I ran your test .pdf (the AJOG Opinion article) through Docudesk's PDF to LRF conversion tool (free OS X tool available at
www.docudesk.com) that will automatically reflow PDF's into LRF (and other text formats too for the pay version). There are several text detection/reflow modes available, I used the "automatic" or default one. I'm afraid that the results weren't too good. The original PDF was not authored to allow easy/coherent reflowing of the text so this automated conversion tool didn't put all the variously placed text blocks together into a single stream of text quite right.
You can download Sony's free connect software to preview this .lrf that I generated to see what it might look like on a Sony Reader. If you're an expert in using Adobe's programs (expensive software at that) to re-format/reflow PDF's, you might be able to get a nice clean PDF -> LRF conversion. Or you can try playing with the Docudesk converter's various settings. This however is likely to get pretty time intensive as you'll have a great deal of manual trial and error to get the results you want if your goal is to replicate the paper completely.

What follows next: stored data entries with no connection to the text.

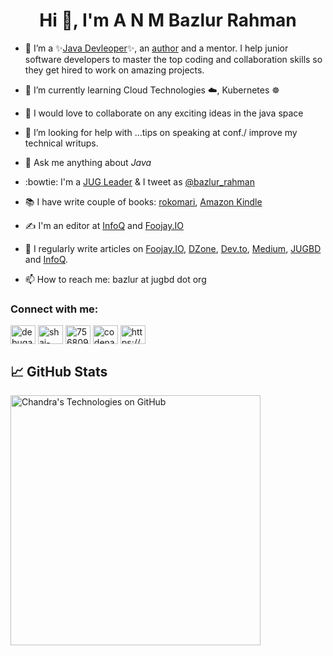 <h1 align="center">Hi 👋, I'm  A N M Bazlur Rahman</h1>

- 🔭 I’m a ✨[Java Devleoper](https://www.linkedin.com/in/bazlur/)✨, an [author](https://www.rokomari.com/book/author/47860/a-n-m-bazlur-rahman) and a mentor. I help junior software developers to master the top coding and collaboration skills so they get hired to work on amazing projects.
- 🌱 I’m currently learning Cloud Technologies ☁️, Kubernetes ☸️  
- 👯 I would love to collaborate on any exciting ideas in the java space
- 🤔 I’m looking for help with ...tips on speaking at conf./ improve my technical writups. 
- 💬 Ask me anything about *Java*
- :bowtie: I'm a [JUG Leader](https://jugbd.org/) & I tweet as [@bazlur_rahman](https://twitter.com/bazlur_rahman)
- :books: I have write couple of books: [rokomari](https://www.rokomari.com/book/author/47860/a-n-m-bazlur-rahman), [Amazon Kindle](https://www.amazon.com/s?i=digital-text&rh=p_27%3AA+N+M+Bazlur+Rahman&s=relevancerank&text=A+N+M+Bazlur+Rahman&ref=dp_byline_sr_ebooks_1) 
- ✍️ I'm an editor at [InfoQ](https://www.infoq.com/) and [Foojay.IO](https://foojay.io/)

- 📝 I regularly write articles on [Foojay.IO](https://foojay.io/today/author/bazlur-rahman/), [DZone](https://www.codenameone.com/blog), [Dev.to](https://dev.to/bazlur_rahman), [Medium](https://medium.com/@bazlur_rahman), [JUGBD](https://jugbd.org/) and [InfoQ](https://www.infoq.com/profile/Bazlur-Rahman/). 
- 📫 How to reach me: bazlur at jugbd dot org




<h3 align="left">Connect with me:</h3>
<p align="left">
<a href="https://twitter.com/bazlur_rahman/" target="blank"><img align="center" src="https://raw.githubusercontent.com/rahuldkjain/github-profile-readme-generator/master/src/images/icons/Social/twitter.svg" alt="debugagent" height="30" width="40" /></a>
<a href="https://www.linkedin.com/in/bazlur" target="blank"><img align="center" src="https://raw.githubusercontent.com/rahuldkjain/github-profile-readme-generator/master/src/images/icons/Social/linked-in-alt.svg" alt="shai-almog-81a42" height="30" width="40" /></a>
<a href="https://stackoverflow.com/users/893197/rokonoid" target="blank"><img align="center" src="https://raw.githubusercontent.com/rahuldkjain/github-profile-readme-generator/master/src/images/icons/Social/stack-overflow.svg" alt="756809" height="30" width="40" /></a>
<a href="https://www.youtube.com/c/ANMBazlurRahman" target="blank"><img align="center" src="https://raw.githubusercontent.com/rahuldkjain/github-profile-readme-generator/master/src/images/icons/Social/youtube.svg" alt="codenameone" height="30" width="40" /></a>
<a href="/https://www.bazlur.com/feed.xml" target="blank"><img align="center" src="https://raw.githubusercontent.com/rahuldkjain/github-profile-readme-generator/master/src/images/icons/Social/rss.svg" alt="https://www.bazlur.com/feed.xml" height="30" width="40" /></a>
</p>


## &#x1f4c8; GitHub Stats

<a href="https://github.com/rokon12/rokon12">
  <img align="center" src="https://github-readme-stats.vercel.app/api?username=rokon12&show_icons=true&include_all_commits=true&title_color=2aa889&text_color=99d1ce&icon_color=2bbc8a&bg_color=0c1014&" alt="Chandra's Technologies on GitHub" width="400"/></a>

If you only want the text of the paper, you could try just copying all the text in a PDF and pasting into a word processor/text editor and doing some quick easy cleaning up of the formatting. Though in this case, you'd lose most of the formatting that would be especially important in replicating charts/tables and would lose any graphics/graphs. And there is no way to really automate this due to the editing you'd have to do.
RasterFarian is probably your best bet at this point though if you want a fast/automated way to re-create the PDF with all it's carts/graphs/tables perfectly in a more viewable form on the Sony Reader. Only downside is larger file sizes as each page is a graphic instead of text/symbol data.